The Federal Reserve's $4.3 trillion ticking time bomb

Quantitative easing was a Faustian bargain.

The Federal Reserve has a big problem if it wants to raise rates again. It will have to pay U.S. and foreign banks enormous sums of money instead of U.S. taxpayers.

Not only would the Fed likely draw the ire of Congress, but it could also become a target of the next U.S. president—be it Clinton or Trump. That’s because the gangbuster profits of $90 billion (plus) per year that the Fed remits to the Treasury could easily dwindle to zero. According to several leading economists, it’s also possible that the Fed will become technically insolvent (though it always has the power to print its way out of such a disastrous state).

Quantitative easing was a Faustian bargain

The putative savior of the financial crisis, quantitative easing, was a Faustian bargain. The Fed got to inject trillions of dollars into the financial sector while simultaneously “sterilizing” the very same money. It did this by incentivizing banks to deposit their digital cash at the Fed, paying above-market interest rates.

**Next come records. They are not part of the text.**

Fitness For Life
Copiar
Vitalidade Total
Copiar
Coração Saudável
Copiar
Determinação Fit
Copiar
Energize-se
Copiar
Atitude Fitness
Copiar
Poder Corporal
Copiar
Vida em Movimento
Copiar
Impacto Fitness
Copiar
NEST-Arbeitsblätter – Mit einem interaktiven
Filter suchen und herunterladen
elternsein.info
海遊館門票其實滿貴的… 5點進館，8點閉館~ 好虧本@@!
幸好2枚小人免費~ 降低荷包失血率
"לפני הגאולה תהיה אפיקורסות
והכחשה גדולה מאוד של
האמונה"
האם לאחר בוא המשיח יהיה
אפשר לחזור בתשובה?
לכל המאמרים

Currently, the Fed pays 0.50% annually to banks to keep that money out of the economy. It might not seem like much, but the comparable rate paid by the U.S. Treasury for T-bills is 0.28%. In other words, the Fed pays banks nearly twice as much as the Treasury does.

But the Fed refuses to acknowledge this. Each year, the Fed Chair is required by law to testify twice in front of Congress. Both Ben Bernanke and Janet Yellen have used the word, “comparable,” to assert disingenuously that the Fed is paying an amount of interest similar to what banks could earn in the marketplace. It’s possible to “compare” apples to oranges, but it doesn’t mean they’re similar.

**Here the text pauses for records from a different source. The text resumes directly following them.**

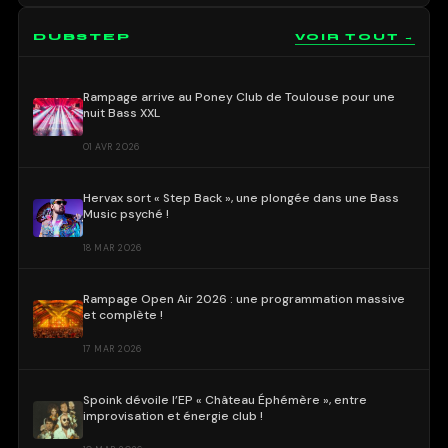
DUBSTEP
VOIR TOUT →
Rampage arrive au Poney Club de Toulouse pour une
nuit Bass XXL
01 AVR 2026
Hervax sort « Step Back », une plongée dans une Bass
Music psyché !
18 MAR 2026
Rampage Open Air 2026 : une programmation massive
et complète !
17 MAR 2026
Spoink dévoile l’EP « Château Éphémère », entre
improvisation et énergie club !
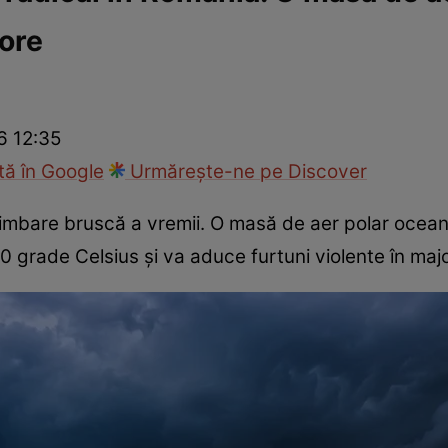
 ore
ie
Național
Sport
6 12:35
ă în Google
Urmărește-ne pe Discover
imbare bruscă a vremii. O masă de aer polar ocean
0 grade Celsius și va aduce furtuni violente în majo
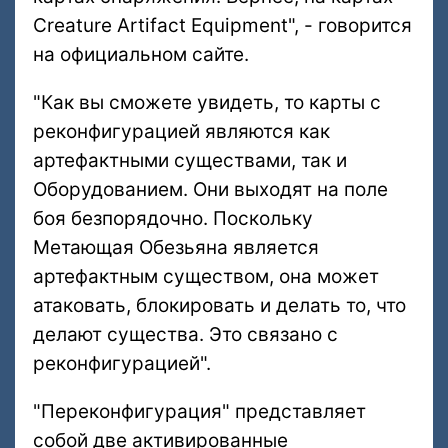
Creature Artifact Equipment", - говорится
на официальном сайте.
"Как вы сможете увидеть, то карты с
реконфигурацией являются как
артефактными существами, так и
Оборудованием. Они выходят на поле
боя безпорядочно. Поскольку
Метающая Обезьяна является
артефактным существом, она может
атаковать, блокировать и делать то, что
делают существа. Это связано с
реконфигурацией".
"Переконфигурация" представляет
собой две активированные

Currently, the Fed is paying banks about $12 billion per year in interest. If the Fed raises rates two times (by 0.25% each time) and the level of reserves stays the same, that number doubles to $24 billion. If we are to believe San Francisco Fed President John Williams, who targets an eventual 3.0% for short-term rates, then that's $72 billion per year to the banks. This is a huge expenses for the Fed. Subtract from that the $90 billion (plus) per year in operating profits, and the amount of money the Fed pays to the Treasury gets pretty small.

The Fed is poised to take huge capital losses

But it gets worse. The Fed is taking capital losses on its $4.3 trillion bond portfolio, and those losses will eventually accelerate. When the bonds that the Fed holds mature, it realizes losses because it paid above-market prices for most of them to begin with.

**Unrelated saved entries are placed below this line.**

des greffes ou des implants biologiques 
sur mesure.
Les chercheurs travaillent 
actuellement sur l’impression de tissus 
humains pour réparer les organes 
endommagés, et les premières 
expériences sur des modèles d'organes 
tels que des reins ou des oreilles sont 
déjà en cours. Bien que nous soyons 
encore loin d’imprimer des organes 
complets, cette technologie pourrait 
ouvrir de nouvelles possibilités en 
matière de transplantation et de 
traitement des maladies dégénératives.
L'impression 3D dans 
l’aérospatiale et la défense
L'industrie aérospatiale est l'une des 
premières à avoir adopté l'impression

The Fed is currently keeping its balance sheet the same size, purchasing new bonds when old ones mature. Should it decide to sell bonds, it would realize huge losses over a short space of time and would likely go into debt with the U.S. Treasury. According to Hall and Reis, it would take the Fed 6 to 10 years to work off the debt and get back in the green.

Bottom line: No matter how you slice it, the Fed payments to Uncle Sam will not only drop off a cliff someday, they could also go negative. That means, the taxpayers would be indirectly on the hook for Federal Reserve operating losses.

The crisis comes when Congress realizes the Fed is paying the government nothing (or next to nothing) while shelling out billions to the banks. Several members of Congress have already been critical of Fed payments to banks, but they’ve largely missed the mark. When the next budget crisis arises without the Fed paying it’s perceived “fair share,” all it would take is a few impassioned speeches to stir the masses and make monetary policy a de facto political animal.

The worst possible outcome would be for a fickle and indecisive Congress to assert its authority over monetary policy. Unfortunately, by waiting seven years to raise rates—and into an economy growing at best modestly—the Fed has backed itself into a corner. The Fed has clearly chosen the banks over the best interests of the taxpayers, and this will eventually come back to bite Chair Yellen.